We are all working continually by looking at and coping with everyday situations by approaching them from two distinct ‘mindsets’:
A “Fixed Mindset” assumes that our character, intelligence, and creative ability are static givens which we can’t change in any meaningful way, and success is the affirmation of that inherent intelligence, an assessment of how those givens measure up against an equally fixed standard; striving for success and avoiding failure at all costs become a way of maintaining the sense of being smart or skilled.
A “Growth Mindset,” on the other hand, thrives on challenge and sees failure not as evidence of unintelligent but as a heartening springboard for growth and for stretching our existing abilities.

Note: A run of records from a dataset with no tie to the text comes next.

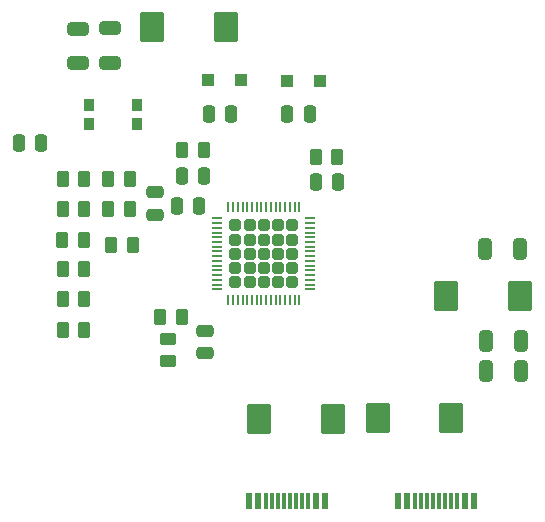
<source format=gbr>
%TF.GenerationSoftware,KiCad,Pcbnew,(6.0.5)*%
%TF.CreationDate,2022-06-14T13:50:17+08:00*%
%TF.ProjectId,V4.0,56342e30-2e6b-4696-9361-645f70636258,rev?*%
%TF.SameCoordinates,Original*%
%TF.FileFunction,Paste,Top*%
%TF.FilePolarity,Positive*%
%FSLAX46Y46*%
G04 Gerber Fmt 4.6, Leading zero omitted, Abs format (unit mm)*
G04 Created by KiCad (PCBNEW (6.0.5)) date 2022-06-14 13:50:17*
%MOMM*%
%LPD*%
G01*
G04 APERTURE LIST*
G04 Aperture macros list*
%AMRoundRect*
0 Rectangle with rounded corners*
0 $1 Rounding radius*
0 $2 $3 $4 $5 $6 $7 $8 $9 X,Y pos of 4 corners*
0 Add a 4 corners polygon primitive as box body*
4,1,4,$2,$3,$4,$5,$6,$7,$8,$9,$2,$3,0*
0 Add four circle primitives for the rounded corners*
1,1,$1+$1,$2,$3*
1,1,$1+$1,$4,$5*
1,1,$1+$1,$6,$7*
1,1,$1+$1,$8,$9*
0 Add four rect primitives between the rounded corners*
20,1,$1+$1,$2,$3,$4,$5,0*
20,1,$1+$1,$4,$5,$6,$7,0*
20,1,$1+$1,$6,$7,$8,$9,0*
20,1,$1+$1,$8,$9,$2,$3,0*%
G04 Aperture macros list end*
%ADD10RoundRect,0.250000X-0.450000X0.262500X-0.450000X-0.262500X0.450000X-0.262500X0.450000X0.262500X0*%
%ADD11RoundRect,0.250000X0.262500X0.450000X-0.262500X0.450000X-0.262500X-0.450000X0.262500X-0.450000X0*%
%ADD12RoundRect,0.250000X-0.325000X-0.650000X0.325000X-0.650000X0.325000X0.650000X-0.325000X0.650000X0*%
%ADD13RoundRect,0.250000X-0.250000X-0.475000X0.250000X-0.475000X0.250000X0.475000X-0.250000X0.475000X0*%
%ADD14RoundRect,0.250000X0.650000X-0.325000X0.650000X0.325000X-0.650000X0.325000X-0.650000X-0.325000X0*%
%ADD15RoundRect,0.250000X0.250000X0.475000X-0.250000X0.475000X-0.250000X-0.475000X0.250000X-0.475000X0*%
%ADD16RoundRect,0.250000X-0.787500X-1.025000X0.787500X-1.025000X0.787500X1.025000X-0.787500X1.025000X0*%
%ADD17R,0.900000X1.000000*%
%ADD18RoundRect,0.250000X0.253488X0.253488X-0.253488X0.253488X-0.253488X-0.253488X0.253488X-0.253488X0*%
%ADD19RoundRect,0.050000X0.350000X0.050000X-0.350000X0.050000X-0.350000X-0.050000X0.350000X-0.050000X0*%
%ADD20RoundRect,0.050000X0.050000X0.350000X-0.050000X0.350000X-0.050000X-0.350000X0.050000X-0.350000X0*%
%ADD21R,1.100000X1.100000*%
%ADD22RoundRect,0.250000X0.475000X-0.250000X0.475000X0.250000X-0.475000X0.250000X-0.475000X-0.250000X0*%
%ADD23R,0.600000X1.450000*%
%ADD24R,0.300000X1.450000*%
%ADD25RoundRect,0.250000X-0.475000X0.250000X-0.475000X-0.250000X0.475000X-0.250000X0.475000X0.250000X0*%
G04 APERTURE END LIST*
D10*
%TO.C,RNTC1*%
X120954800Y-104270800D03*
X120954800Y-106095800D03*
%TD*%
D11*
%TO.C,RPMAX1*%
X122070500Y-102412800D03*
X120245500Y-102412800D03*
%TD*%
%TO.C,R18*%
X113790100Y-95834200D03*
X111965100Y-95834200D03*
%TD*%
D12*
%TO.C,C5*%
X147800800Y-96647000D03*
X150750800Y-96647000D03*
%TD*%
%TO.C,C7*%
X147826200Y-106934000D03*
X150776200Y-106934000D03*
%TD*%
D11*
%TO.C,R8*%
X123950100Y-88239600D03*
X122125100Y-88239600D03*
%TD*%
%TO.C,R12*%
X117676300Y-90703400D03*
X115851300Y-90703400D03*
%TD*%
D13*
%TO.C,D2*%
X108295400Y-87630000D03*
X110195400Y-87630000D03*
%TD*%
D11*
%TO.C,R16*%
X113815500Y-100838000D03*
X111990500Y-100838000D03*
%TD*%
D14*
%TO.C,C18*%
X113309400Y-80900800D03*
X113309400Y-77950800D03*
%TD*%
D11*
%TO.C,R11*%
X117676300Y-93192600D03*
X115851300Y-93192600D03*
%TD*%
D15*
%TO.C,C12*%
X126273600Y-85191600D03*
X124373600Y-85191600D03*
%TD*%
D13*
%TO.C,C11*%
X131028400Y-85191600D03*
X132928400Y-85191600D03*
%TD*%
D16*
%TO.C,C4*%
X128637500Y-111000000D03*
X134862500Y-111000000D03*
%TD*%
D17*
%TO.C,SW1*%
X118305800Y-84442400D03*
X114205800Y-84442400D03*
X114205800Y-86042400D03*
X118305800Y-86042400D03*
%TD*%
D18*
%TO.C,U1*%
X127832000Y-98228000D03*
X126632000Y-97028000D03*
X131432000Y-94628000D03*
X127832000Y-99428000D03*
X126632000Y-95828000D03*
X126632000Y-94628000D03*
X127832000Y-95828000D03*
X129032000Y-98228000D03*
X131432000Y-98228000D03*
X131432000Y-99428000D03*
X130232000Y-99428000D03*
X129032000Y-95828000D03*
X126632000Y-98228000D03*
X131432000Y-97028000D03*
X130232000Y-94628000D03*
X127832000Y-94628000D03*
X131432000Y-95828000D03*
X130232000Y-98228000D03*
X127832000Y-97028000D03*
X130232000Y-97028000D03*
X129032000Y-99428000D03*
X129032000Y-97028000D03*
X130232000Y-95828000D03*
X129032000Y-94628000D03*
X126632000Y-99428000D03*
D19*
X132982000Y-100028000D03*
X132982000Y-99628000D03*
X132982000Y-99228000D03*
X132982000Y-98828000D03*
X132982000Y-98428000D03*
X132982000Y-98028000D03*
X132982000Y-97628000D03*
X132982000Y-97228000D03*
X132982000Y-96828000D03*
X132982000Y-96428000D03*
X132982000Y-96028000D03*
X132982000Y-95628000D03*
X132982000Y-95228000D03*
X132982000Y-94828000D03*
X132982000Y-94428000D03*
X132982000Y-94028000D03*
D20*
X132032000Y-93078000D03*
X131632000Y-93078000D03*
X131232000Y-93078000D03*
X130832000Y-93078000D03*
X130432000Y-93078000D03*
X130032000Y-93078000D03*
X129632000Y-93078000D03*
X129232000Y-93078000D03*
X128832000Y-93078000D03*
X128432000Y-93078000D03*
X128032000Y-93078000D03*
X127632000Y-93078000D03*
X127232000Y-93078000D03*
X126832000Y-93078000D03*
X126432000Y-93078000D03*
X126032000Y-93078000D03*
D19*
X125082000Y-94028000D03*
X125082000Y-94428000D03*
X125082000Y-94828000D03*
X125082000Y-95228000D03*
X125082000Y-95628000D03*
X125082000Y-96028000D03*
X125082000Y-96428000D03*
X125082000Y-96828000D03*
X125082000Y-97228000D03*
X125082000Y-97628000D03*
X125082000Y-98028000D03*
X125082000Y-98428000D03*
X125082000Y-98828000D03*
X125082000Y-99228000D03*
X125082000Y-99628000D03*
X125082000Y-100028000D03*
D20*
X126032000Y-100978000D03*
X126432000Y-100978000D03*
X126832000Y-100978000D03*
X127232000Y-100978000D03*
X127632000Y-100978000D03*
X128032000Y-100978000D03*
X128432000Y-100978000D03*
X128832000Y-100978000D03*
X129232000Y-100978000D03*
X129632000Y-100978000D03*
X130032000Y-100978000D03*
X130432000Y-100978000D03*
X130832000Y-100978000D03*
X131232000Y-100978000D03*
X131632000Y-100978000D03*
X132032000Y-100978000D03*
%TD*%
D12*
%TO.C,C6*%
X147877000Y-104394000D03*
X150827000Y-104394000D03*
%TD*%
D11*
%TO.C,R19*%
X113815500Y-93218000D03*
X111990500Y-93218000D03*
%TD*%
D16*
%TO.C,C8*%
X144461500Y-100584000D03*
X150686500Y-100584000D03*
%TD*%
D21*
%TO.C,D3*%
X127130000Y-82321400D03*
X124330000Y-82321400D03*
%TD*%
D11*
%TO.C,R17*%
X113815500Y-98298000D03*
X111990500Y-98298000D03*
%TD*%
D16*
%TO.C,C16*%
X119569500Y-77851000D03*
X125794500Y-77851000D03*
%TD*%
%TO.C,C2*%
X138687500Y-110900000D03*
X144912500Y-110900000D03*
%TD*%
D15*
%TO.C,C14*%
X123555800Y-92938600D03*
X121655800Y-92938600D03*
%TD*%
%TO.C,C10*%
X135316000Y-90957400D03*
X133416000Y-90957400D03*
%TD*%
D11*
%TO.C,R10*%
X117930300Y-96316800D03*
X116105300Y-96316800D03*
%TD*%
%TO.C,R20*%
X113815500Y-90678000D03*
X111990500Y-90678000D03*
%TD*%
D22*
%TO.C,C15*%
X124053600Y-105420200D03*
X124053600Y-103520200D03*
%TD*%
D14*
%TO.C,C17*%
X116027200Y-80875400D03*
X116027200Y-77925400D03*
%TD*%
D13*
%TO.C,C13*%
X122087600Y-90424000D03*
X123987600Y-90424000D03*
%TD*%
D23*
%TO.C,J2*%
X140361600Y-117955000D03*
X141161600Y-117955000D03*
D24*
X142361600Y-117955000D03*
X143361600Y-117955000D03*
X143861600Y-117955000D03*
X144861600Y-117955000D03*
D23*
X146061600Y-117955000D03*
X146861600Y-117955000D03*
X146861600Y-117955000D03*
X146061600Y-117955000D03*
D24*
X145361600Y-117955000D03*
X144361600Y-117955000D03*
X142861600Y-117955000D03*
X141861600Y-117955000D03*
D23*
X141161600Y-117955000D03*
X140361600Y-117955000D03*
%TD*%
D11*
%TO.C,R3*%
X135253100Y-88823800D03*
X133428100Y-88823800D03*
%TD*%
D23*
%TO.C,J3*%
X127750000Y-117955000D03*
X128550000Y-117955000D03*
D24*
X129750000Y-117955000D03*
X130750000Y-117955000D03*
X131250000Y-117955000D03*
X132250000Y-117955000D03*
D23*
X133450000Y-117955000D03*
X134250000Y-117955000D03*
X134250000Y-117955000D03*
X133450000Y-117955000D03*
D24*
X132750000Y-117955000D03*
X131750000Y-117955000D03*
X130250000Y-117955000D03*
X129250000Y-117955000D03*
D23*
X128550000Y-117955000D03*
X127750000Y-117955000D03*
%TD*%
D25*
%TO.C,C22*%
X119811800Y-91810800D03*
X119811800Y-93710800D03*
%TD*%
D21*
%TO.C,D1*%
X131010200Y-82372200D03*
X133810200Y-82372200D03*
%TD*%
D11*
%TO.C,R15*%
X113815500Y-103505000D03*
X111990500Y-103505000D03*
%TD*%
M02*

</source>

Out of these two mindsets, which we manifest from a very early age, springs a great deal of our behavior, our relationship with success and failure in both professional and personal contexts, and ultimately our capacity for happiness.
So I have attempted to try and encourage my students to adopt a number of statements/affirmations that they will work on for a given week and then revisit the theme and look at another agreed affirmations, over time the student becomes more proficient at applying these to their own situations both inside and outside the classroom.
I have also linked this closely to a Mindfulness Programme so that by paying more attention to the present moment – to their own thoughts and feelings, and to the world around them – they can also improve your mental well-being and that this in turn will have a direct correlation to their own embracing of the Growth Mindset affirmations.